*** Opening RECORDS PROVIDED ***

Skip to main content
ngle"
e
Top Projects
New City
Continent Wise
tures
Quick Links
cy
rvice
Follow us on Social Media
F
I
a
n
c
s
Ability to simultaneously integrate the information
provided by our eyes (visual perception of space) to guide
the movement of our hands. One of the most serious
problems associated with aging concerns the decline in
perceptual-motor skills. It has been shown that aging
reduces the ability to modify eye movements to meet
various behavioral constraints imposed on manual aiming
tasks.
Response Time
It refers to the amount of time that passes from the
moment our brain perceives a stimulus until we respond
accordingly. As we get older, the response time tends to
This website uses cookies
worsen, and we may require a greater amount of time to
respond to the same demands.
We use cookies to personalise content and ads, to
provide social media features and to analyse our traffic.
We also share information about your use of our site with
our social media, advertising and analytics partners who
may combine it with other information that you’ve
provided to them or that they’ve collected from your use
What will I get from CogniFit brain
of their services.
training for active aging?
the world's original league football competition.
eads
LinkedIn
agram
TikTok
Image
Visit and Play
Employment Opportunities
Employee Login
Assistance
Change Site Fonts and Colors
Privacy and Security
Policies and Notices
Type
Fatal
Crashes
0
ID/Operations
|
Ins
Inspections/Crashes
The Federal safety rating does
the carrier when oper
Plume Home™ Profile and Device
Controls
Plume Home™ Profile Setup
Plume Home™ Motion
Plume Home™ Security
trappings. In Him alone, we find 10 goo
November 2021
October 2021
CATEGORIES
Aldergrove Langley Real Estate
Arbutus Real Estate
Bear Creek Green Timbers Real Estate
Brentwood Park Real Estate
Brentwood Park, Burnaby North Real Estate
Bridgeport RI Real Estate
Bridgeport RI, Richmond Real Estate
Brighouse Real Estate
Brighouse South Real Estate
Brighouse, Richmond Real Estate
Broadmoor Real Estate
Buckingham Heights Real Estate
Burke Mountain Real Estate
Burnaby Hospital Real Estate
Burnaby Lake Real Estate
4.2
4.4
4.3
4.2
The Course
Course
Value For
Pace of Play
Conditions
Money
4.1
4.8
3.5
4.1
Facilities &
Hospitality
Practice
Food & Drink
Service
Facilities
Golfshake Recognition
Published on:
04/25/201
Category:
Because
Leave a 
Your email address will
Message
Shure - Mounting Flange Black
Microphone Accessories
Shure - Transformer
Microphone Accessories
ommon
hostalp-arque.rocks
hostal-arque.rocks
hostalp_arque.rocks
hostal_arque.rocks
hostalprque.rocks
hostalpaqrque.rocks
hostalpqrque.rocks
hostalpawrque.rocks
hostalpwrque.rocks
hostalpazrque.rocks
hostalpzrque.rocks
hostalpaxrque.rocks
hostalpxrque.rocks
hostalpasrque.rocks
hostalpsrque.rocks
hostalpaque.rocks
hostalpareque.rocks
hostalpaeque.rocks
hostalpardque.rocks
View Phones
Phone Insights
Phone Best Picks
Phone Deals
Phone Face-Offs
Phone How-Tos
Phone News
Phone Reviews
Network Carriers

*** Closing RECORDS PROVIDED ***

*WRITTEN TASK*.
Each line of the data is to be written out again exactly.

*REPLY*.
Skip to main content
ngle"
e
Top Projects
New City
Continent Wise
tures
Quick Links
cy
rvice
Follow us on Social Media
F
I
a
n
c
s
Ability to simultaneously integrate the information
provided by our eyes (visual perception of space) to guide
the movement of our hands. One of the most serious
problems associated with aging concerns the decline in
perceptual-motor skills. It has been shown that aging
reduces the ability to modify eye movements to meet
various behavioral constraints imposed on manual aiming
tasks.
Response Time
It refers to the amount of time that passes from the
moment our brain perceives a stimulus until we respond
accordingly. As we get older, the response time tends to
This website uses cookies
worsen, and we may require a greater amount of time to
respond to the same demands.
We use cookies to personalise content and ads, to
provide social media features and to analyse our traffic.
We also share information about your use of our site with
our social media, advertising and analytics partners who
may combine it with other information that you’ve
provided to them or that they’ve collected from your use
What will I get from CogniFit brain
of their services.
training for active aging?
the world's original league football competition.
eads
LinkedIn
agram
TikTok
Image
Visit and Play
Employment Opportunities
Employee Login
Assistance
Change Site Fonts and Colors
Privacy and Security
Policies and Notices
Type
Fatal
Crashes
0
ID/Operations
|
Ins
Inspections/Crashes
The Federal safety rating does
the carrier when oper
Plume Home™ Profile and Device
Controls
Plume Home™ Profile Setup
Plume Home™ Motion
Plume Home™ Security
trappings. In Him alone, we find 10 goo
November 2021
October 2021
CATEGORIES
Aldergrove Langley Real Estate
Arbutus Real Estate
Bear Creek Green Timbers Real Estate
Brentwood Park Real Estate
Brentwood Park, Burnaby North Real Estate
Bridgeport RI Real Estate
Bridgeport RI, Richmond Real Estate
Brighouse Real Estate
Brighouse South Real Estate
Brighouse, Richmond Real Estate
Broadmoor Real Estate
Buckingham Heights Real Estate
Burke Mountain Real Estate
Burnaby Hospital Real Estate
Burnaby Lake Real Estate
4.2
4.4
4.3
4.2
The Course
Course
Value For
Pace of Play
Conditions
Money
4.1
4.8
3.5
4.1
Facilities &
Hospitality
Practice
Food & Drink
Service
Facilities
Golfshake Recognition
Published on:
04/25/201
Category:
Because
Leave a 
Your email address will
Message
Shure - Mounting Flange Black
Microphone Accessories
Shure - Transformer
Microphone Accessories
ommon
hostalp-arque.rocks
hostal-arque.rocks
hostalp_arque.rocks
hostal_arque.rocks
hostalprque.rocks
hostalpaqrque.rocks
hostalpqrque.rocks
hostalpawrque.rocks
hostalpwrque.rocks
hostalpazrque.rocks
hostalpzrque.rocks
hostalpaxrque.rocks
hostalpxrque.rocks
hostalpasrque.rocks
hostalpsrque.rocks
hostalpaque.rocks
hostalpareque.rocks
hostalpaeque.rocks
hostalpardque.rocks
View Phones
Phone Insights
Phone Best Picks
Phone Deals
Phone Face-Offs
Phone How-Tos
Phone News
Phone Reviews
Network Carriers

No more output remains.